I have found birthdays hard for a long time, for a variety of reasons. This year I got a terrible migraine and found out that S is moving in with his new girlfriend, happy birthday to me.

I nearly stopped my mention of my birthday there, which isn’t really fair. It’s so much easier to focus on the negative and I know that I have a massive negative filter. Actually, my work friends organised a surprise birthday picnic which was super cute and lovely! We sat in the sun and ate lots of picnic food, and in the evening I went out for a lovely meal with my family. My birthday also featured a Colin the caterpillar cake, because what kind of a birthday would it be without one?!

I know I haven’t been writing much lately and I also know that I’ve been overdoing it, being too busy, trying to spin too many plates.

I want to get back into my good habits and routines. My sleep has been off the last few weeks, and I’ve eaten a lot of crap and I can feel that makes a difference to my energy levels and mood.

Next week I’m going on holiday so hoping to recharge my batteries and take some time to rest. I am completely exhausted again – physically and mentally. And so goes the boom and bust cycle…

Love,

Ellie xx

Back to therapy

I realise I still haven’t posted much about my CBT, and I do still plan to. Somehow everything seems to be busy all the time at the moment and I haven’t been making time to write, which is a shame because I enjoy writing!
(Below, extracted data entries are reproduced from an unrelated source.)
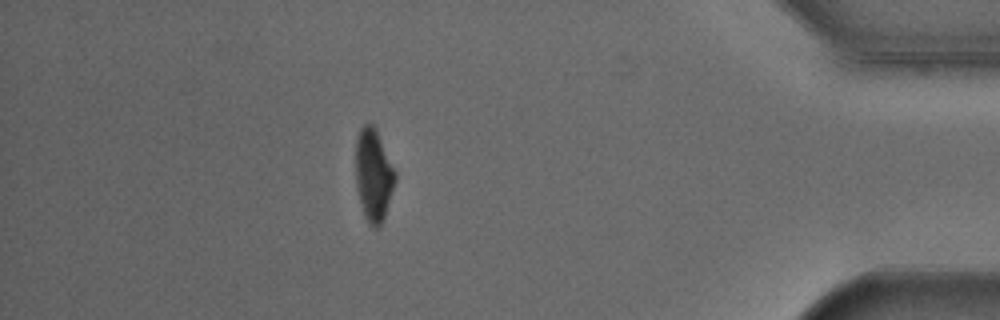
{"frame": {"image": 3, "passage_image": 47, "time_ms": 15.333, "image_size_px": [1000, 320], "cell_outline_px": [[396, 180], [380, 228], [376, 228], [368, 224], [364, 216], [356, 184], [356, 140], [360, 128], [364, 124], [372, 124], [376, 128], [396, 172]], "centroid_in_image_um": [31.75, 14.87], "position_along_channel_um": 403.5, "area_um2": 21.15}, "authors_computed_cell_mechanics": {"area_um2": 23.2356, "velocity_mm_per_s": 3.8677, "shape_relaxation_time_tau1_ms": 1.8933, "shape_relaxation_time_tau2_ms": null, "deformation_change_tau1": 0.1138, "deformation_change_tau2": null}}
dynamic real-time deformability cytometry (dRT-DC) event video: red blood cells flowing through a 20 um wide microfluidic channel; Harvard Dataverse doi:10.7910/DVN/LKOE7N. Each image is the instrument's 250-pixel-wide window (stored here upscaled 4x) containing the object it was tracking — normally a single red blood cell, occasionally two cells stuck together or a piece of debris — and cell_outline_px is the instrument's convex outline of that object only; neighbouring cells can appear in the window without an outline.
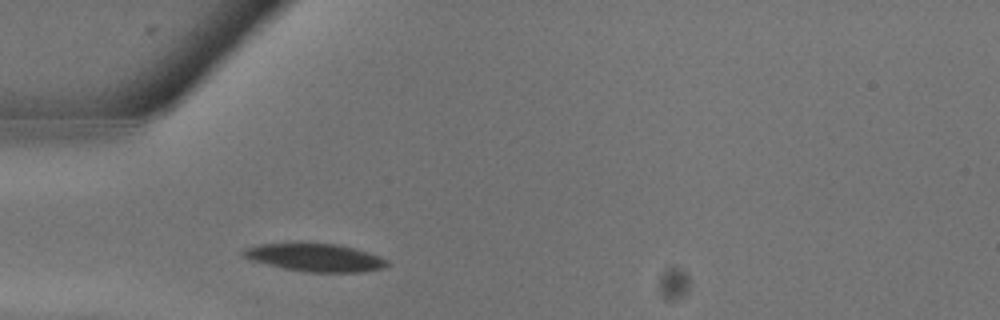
{"species": "common noctule bat (a hibernating species)", "species_latin": "Nyctalus noctula", "temperature_condition": "warm", "stored_images_in_passage": 8, "camera_frame_rate_fps": 3000, "um_per_image_px": 0.085, "animal": {"sex": "male", "body_mass_g": 13.3}, "frame": {"image": 1, "passage_image": 3, "time_ms": 0.667, "image_size_px": [1000, 320], "cell_outline_px": [[392, 264], [384, 268], [364, 272], [304, 272], [284, 268], [252, 260], [240, 256], [240, 252], [256, 244], [336, 244], [368, 252], [380, 256], [388, 260]], "centroid_in_image_um": [26.84, 21.91], "position_along_channel_um": 58.2, "area_um2": 23.18}}
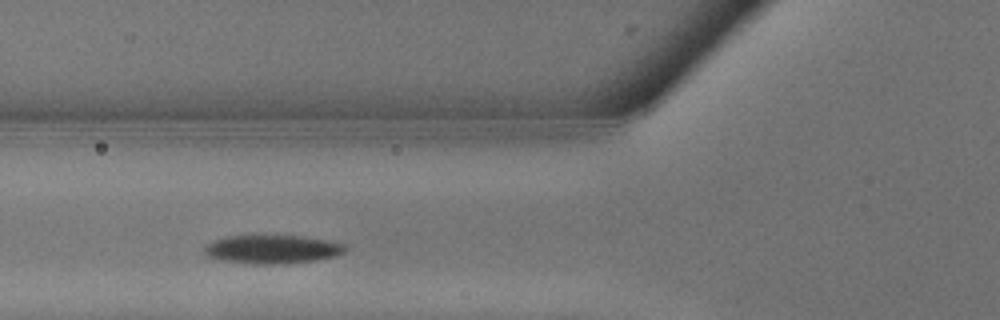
{"frame": {"image": 2, "passage_image": 5, "time_ms": 1.333, "image_size_px": [1000, 320], "cell_outline_px": [[348, 248], [344, 252], [336, 256], [312, 260], [280, 264], [252, 264], [224, 260], [208, 256], [204, 252], [204, 248], [208, 244], [216, 240], [228, 236], [304, 236], [344, 244]], "centroid_in_image_um": [23.16, 21.19], "position_along_channel_um": 102.6, "area_um2": 23.0}}
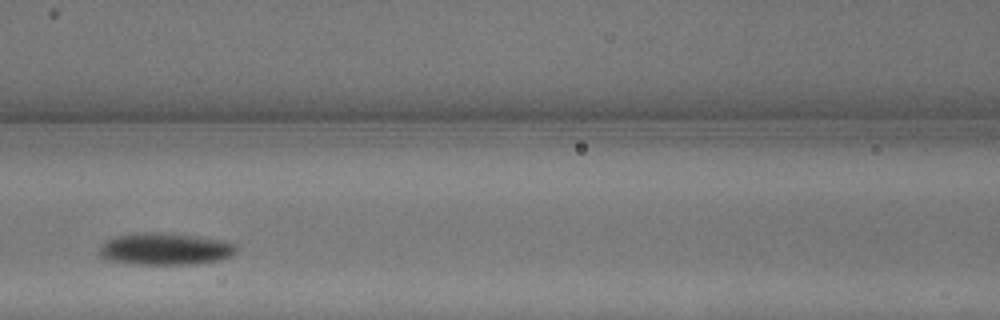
{"frame": {"image": 3, "passage_image": 7, "time_ms": 2.0, "image_size_px": [1000, 320], "cell_outline_px": [[236, 252], [232, 256], [220, 260], [196, 264], [136, 264], [108, 260], [100, 252], [100, 248], [108, 240], [116, 236], [136, 232], [160, 232], [192, 236], [220, 240], [236, 244]], "centroid_in_image_um": [14.07, 21.16], "position_along_channel_um": 152.5, "area_um2": 25.26}}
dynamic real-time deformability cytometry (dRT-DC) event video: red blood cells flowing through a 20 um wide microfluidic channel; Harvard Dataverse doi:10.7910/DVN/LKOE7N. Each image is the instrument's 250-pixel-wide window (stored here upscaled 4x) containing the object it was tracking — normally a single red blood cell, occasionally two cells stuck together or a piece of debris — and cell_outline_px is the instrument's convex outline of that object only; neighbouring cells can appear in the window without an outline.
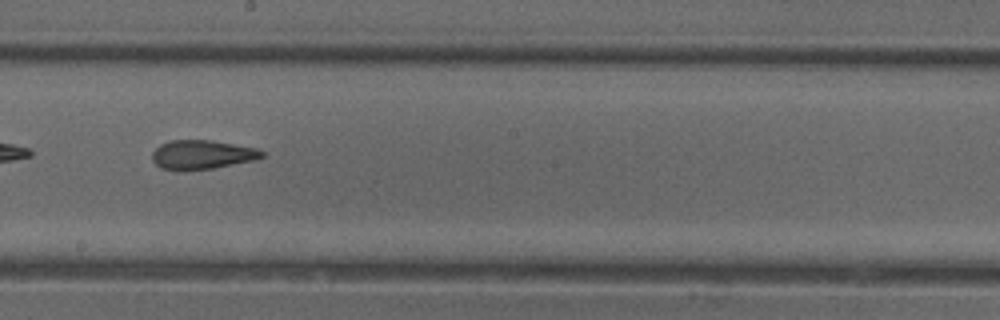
{"species": "common noctule bat (a hibernating species)", "species_latin": "Nyctalus noctula", "temperature_condition": "cold", "stored_images_in_passage": 32, "camera_frame_rate_fps": 3000, "um_per_image_px": 0.085, "animal": {"sex": "female"}, "frame": {"image": 1, "passage_image": 13, "time_ms": 4.0, "image_size_px": [1000, 320], "cell_outline_px": [[264, 156], [256, 160], [212, 168], [180, 172], [160, 168], [152, 160], [152, 152], [160, 144], [172, 140], [212, 140], [256, 148], [264, 152]], "centroid_in_image_um": [17.14, 13.16], "position_along_channel_um": 231.1, "area_um2": 18.84}}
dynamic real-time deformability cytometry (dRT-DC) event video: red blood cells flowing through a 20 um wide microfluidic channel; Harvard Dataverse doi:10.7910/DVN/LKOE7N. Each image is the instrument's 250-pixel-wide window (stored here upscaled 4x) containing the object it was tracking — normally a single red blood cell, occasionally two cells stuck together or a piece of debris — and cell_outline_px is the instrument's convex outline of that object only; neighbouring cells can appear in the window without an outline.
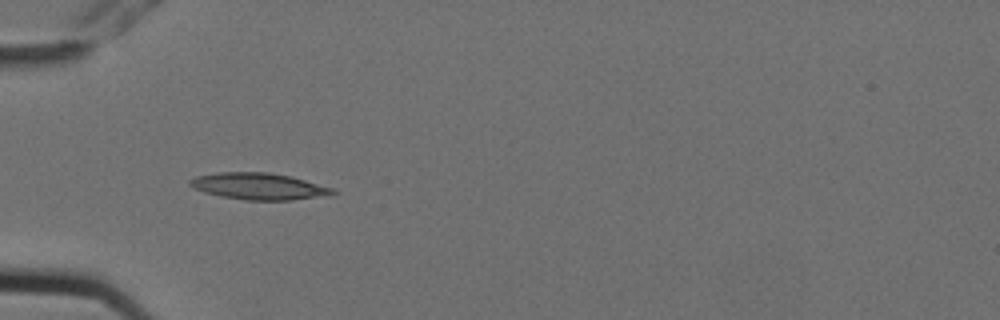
{"species": "Egyptian fruit bat (a non-hibernating species)", "species_latin": "Rousettus aegyptiacus", "temperature_condition": "cold", "stored_images_in_passage": 6, "camera_frame_rate_fps": 3000, "um_per_image_px": 0.085, "animal": {"sex": "female"}, "frame": {"image": 1, "passage_image": 5, "time_ms": 1.333, "image_size_px": [1000, 320], "cell_outline_px": [[336, 192], [292, 200], [244, 200], [220, 196], [204, 192], [188, 184], [188, 180], [196, 176], [220, 172], [268, 172], [288, 176], [304, 180], [332, 188]], "centroid_in_image_um": [21.88, 15.82], "position_along_channel_um": 63.1, "area_um2": 21.62}}
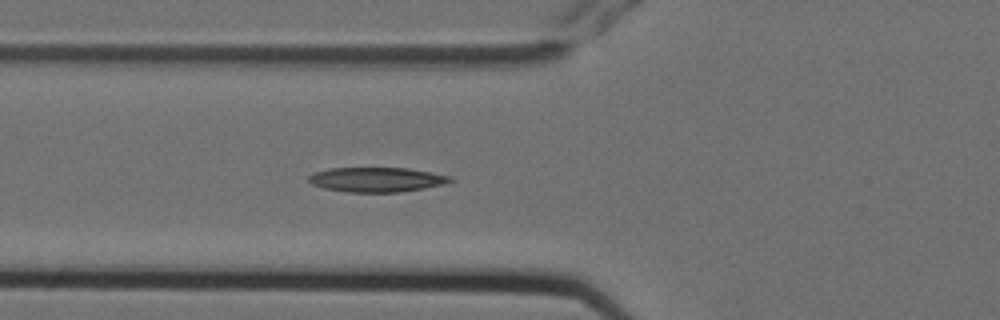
{"frame": {"image": 2, "passage_image": 6, "time_ms": 1.667, "image_size_px": [1000, 320], "cell_outline_px": [[456, 180], [444, 184], [424, 188], [400, 192], [348, 192], [324, 188], [312, 184], [308, 180], [308, 176], [312, 172], [328, 168], [408, 168], [452, 176]], "centroid_in_image_um": [32.02, 15.26], "position_along_channel_um": 93.8, "area_um2": 20.46}}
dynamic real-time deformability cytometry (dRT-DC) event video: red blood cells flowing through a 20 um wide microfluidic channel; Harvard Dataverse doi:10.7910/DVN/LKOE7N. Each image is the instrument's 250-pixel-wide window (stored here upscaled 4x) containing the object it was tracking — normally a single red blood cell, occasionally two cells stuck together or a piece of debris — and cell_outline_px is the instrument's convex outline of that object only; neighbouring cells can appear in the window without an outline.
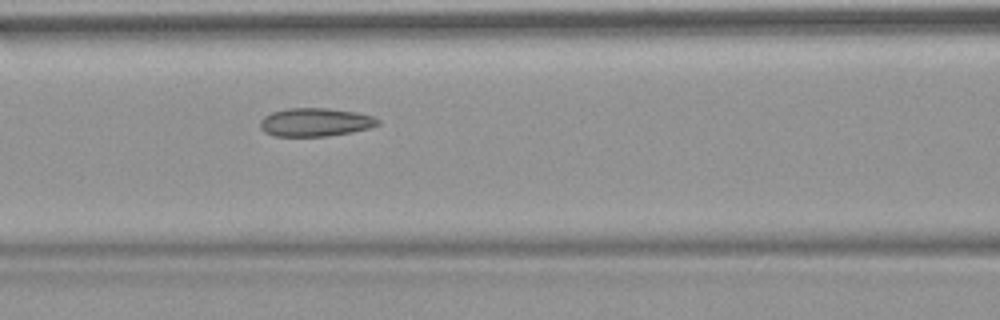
{"species": "common noctule bat (a hibernating species)", "species_latin": "Nyctalus noctula", "temperature_condition": "warm", "stored_images_in_passage": 53, "camera_frame_rate_fps": 3000, "um_per_image_px": 0.085, "animal": {"sex": "female", "body_mass_g": 18.4}, "frame": {"image": 1, "passage_image": 23, "time_ms": 7.333, "image_size_px": [1000, 320], "cell_outline_px": [[380, 124], [368, 128], [352, 132], [328, 136], [272, 136], [264, 132], [260, 128], [260, 120], [264, 116], [272, 112], [288, 108], [328, 108], [356, 112], [372, 116], [380, 120]], "centroid_in_image_um": [26.78, 10.39], "position_along_channel_um": 139.8, "area_um2": 19.54}, "authors_computed_cell_mechanics": {"area_um2": 20.1722, "velocity_mm_per_s": 3.8159, "shape_relaxation_time_tau1_ms": null, "shape_relaxation_time_tau2_ms": 2.8298, "deformation_change_tau1": null, "deformation_change_tau2": 0.0661}}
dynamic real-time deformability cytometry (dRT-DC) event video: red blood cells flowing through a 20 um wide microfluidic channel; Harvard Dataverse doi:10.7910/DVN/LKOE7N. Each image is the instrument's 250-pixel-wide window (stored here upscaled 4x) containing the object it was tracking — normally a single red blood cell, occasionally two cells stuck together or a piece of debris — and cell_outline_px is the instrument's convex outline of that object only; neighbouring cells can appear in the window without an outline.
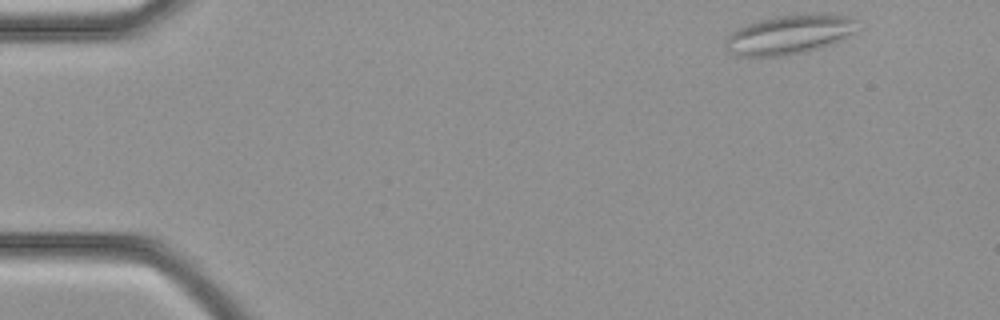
{"species": "common noctule bat (a hibernating species)", "species_latin": "Nyctalus noctula", "temperature_condition": "cold", "stored_images_in_passage": 34, "camera_frame_rate_fps": 3000, "um_per_image_px": 0.085, "animal": {"sex": "female", "body_mass_g": 21.9}, "frame": {"image": 1, "passage_image": 1, "time_ms": 0.0, "image_size_px": [1000, 320], "cell_outline_px": [[860, 20], [852, 32], [836, 40], [816, 48], [804, 52], [784, 56], [736, 56], [728, 52], [724, 44], [724, 40], [736, 28], [760, 20], [780, 16], [848, 16]], "centroid_in_image_um": [66.95, 2.98], "position_along_channel_um": 18.0, "area_um2": 28.96}}
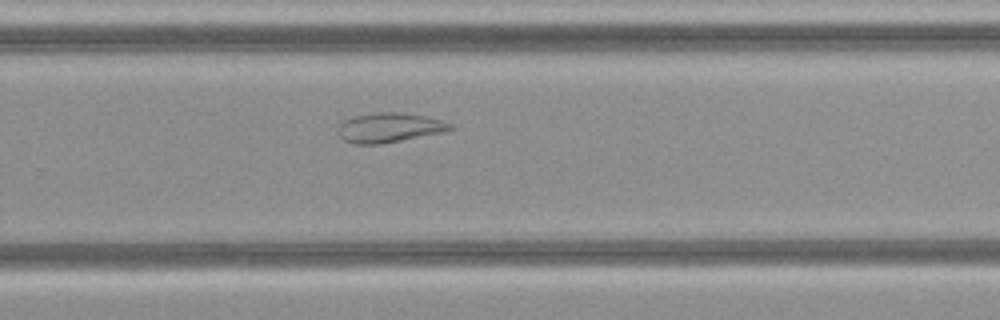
{"frame": {"image": 2, "passage_image": 22, "time_ms": 7.0, "image_size_px": [1000, 320], "cell_outline_px": [[452, 128], [444, 132], [380, 144], [352, 144], [344, 140], [340, 136], [340, 124], [344, 120], [356, 116], [376, 112], [404, 112], [424, 116], [440, 120], [452, 124]], "centroid_in_image_um": [33.09, 10.85], "position_along_channel_um": 296.7, "area_um2": 19.07}}
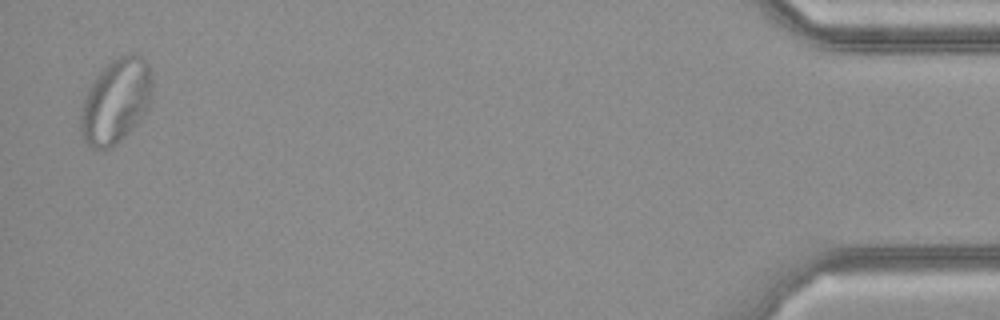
{"frame": {"image": 3, "passage_image": 34, "time_ms": 11.0, "image_size_px": [1000, 320], "cell_outline_px": [[152, 92], [148, 108], [124, 136], [116, 144], [108, 148], [92, 148], [84, 140], [80, 132], [80, 112], [84, 100], [92, 84], [100, 72], [116, 56], [136, 52], [148, 64], [152, 84]], "centroid_in_image_um": [9.85, 8.57], "position_along_channel_um": 425.4, "area_um2": 34.68}}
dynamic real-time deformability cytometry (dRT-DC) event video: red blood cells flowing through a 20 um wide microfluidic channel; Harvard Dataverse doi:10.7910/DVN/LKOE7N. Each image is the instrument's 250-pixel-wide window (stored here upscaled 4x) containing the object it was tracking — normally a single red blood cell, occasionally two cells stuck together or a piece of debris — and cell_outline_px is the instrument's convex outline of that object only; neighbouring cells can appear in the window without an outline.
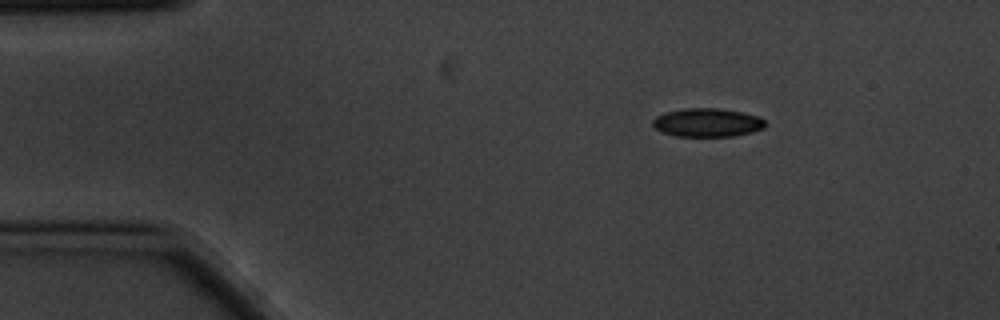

Yesterday I went back to see my therapist, who I haven’t seen since before Christmas (because I started CBT in January and you can’t have two types of therapy at once!) It was really nice to see her and to talk things through. She said I seem to be in a different place and that’s true!

We talked about how things have been and how I have had lots of realisations about myself and the relationship with S in the last 6 months. She said I seem more like an adult, that I am taking responsibility for myself and I’m not waiting for someone else to fix things for me anymore. That was really nice to hear, and I actually agree. I think I’ve grown up more in the last 6 months than the last 6 years!

I’ve learned that I can deal with stuff myself. I’ve learned that sometimes I will feel really low and it will be awful, but I can still get through it. I’ve learned some level of distress tolerance, whereas before I had none – I always ran to S to make me feel better.

I feel much stronger and I’m owning my life now. Nothing changes by itself, no one is going to sweep in and save me. I don’t need saving actually anymore – I can save myself. And I’m building up my confidence bit by bit. Yes, I still have my lows, and I probably always will, but that’s ok because I know it will pass. And I know I have a hell of a lot of great people in my life to support me, but not to save me. I have better coping mechanisms now and I’m actually quite proud of myself. (Wow I never thought I’d feel proud of myself!)

Feeling pretty positive today, especially thinking back on yesterday’s session.